In March of 2017, Philip Morris International (PMI) submitted a pre-marketing tobacco application (PMTA) to the FDA for IQOS, which heats rather than burns tobacco.

Agency-watchers expected the FDA to approve the PMTA by this February, consistent with both the Tobacco Control Act and the agency’s own guidelines. Yet to this day, PMI’s PMTA is gathering dust and seems lost in the process. The approval process for other reduced-risk tobacco product applications drags on with little outward signs of movement.

In Japan, one of a number of countries where IQOS is sold, the non-combustible tobacco product quickly captured 10 percent of the tobacco market, according to the Washington Post.  IQOS seems to deliver exactly what many current smokers want (satisfaction and potentially less harm), and what the FDA has already been calling for (nicotine without combustion).

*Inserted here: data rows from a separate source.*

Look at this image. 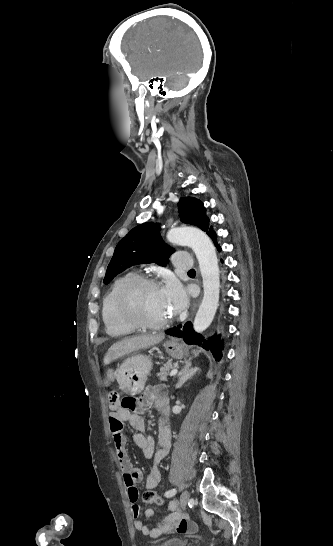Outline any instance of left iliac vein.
<instances>
[{
  "mask_svg": "<svg viewBox=\"0 0 333 546\" xmlns=\"http://www.w3.org/2000/svg\"><path fill=\"white\" fill-rule=\"evenodd\" d=\"M189 499H190V494H189V492H188V491L182 492L181 497H180V506H181V508H185V507H186V505H187Z\"/></svg>",
  "mask_w": 333,
  "mask_h": 546,
  "instance_id": "1",
  "label": "left iliac vein"
}]
</instances>
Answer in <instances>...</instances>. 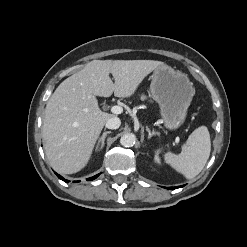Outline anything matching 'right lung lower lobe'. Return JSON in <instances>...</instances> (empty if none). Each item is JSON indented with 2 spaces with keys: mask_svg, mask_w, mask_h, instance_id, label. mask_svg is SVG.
<instances>
[{
  "mask_svg": "<svg viewBox=\"0 0 247 247\" xmlns=\"http://www.w3.org/2000/svg\"><path fill=\"white\" fill-rule=\"evenodd\" d=\"M56 175H57V177L59 178V179H61L62 181H64V182H68V180H66V179H64L62 176H60L59 174H57V173H55ZM98 177V175H95V176H93V177H90V178H88L87 180L88 181H92V180H94V179H96ZM78 182V181H77Z\"/></svg>",
  "mask_w": 247,
  "mask_h": 247,
  "instance_id": "obj_1",
  "label": "right lung lower lobe"
}]
</instances>
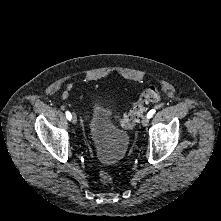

So, why the delays? FDA, in response to our written query, says it does not comment on pending applications, but that generally, the agency reviews an application as required by law.

An FDA spokesman also told us that, “In the meantime, for smokers who do want to quit, there are proven, FDA-approved smoking cessation prescription medicines, as well as over-the-counter nicotine replacement therapy (NRT) products, such as skin patches, lozenges and gum, to help in the quitting process.”

In other words, despite the agency’s lofty comments about the need for innovation to help smokers who haven’t been able to quit with the help of currently-available FDA-approved medicinal products, there are always FDA-approved medicinal products. As the saying goes, “Insanity is doing the same thing over and over again, but expecting different results.”

In his 100-day action plan, President Trump singled out the slow-moving FDA, promising reforms that “will also include cutting the red tape at the FDA.” The administration must now decide whether to continue to embrace innovation or return to the slow “business-as-usual” model stymieing scientific advances that can save countless lives.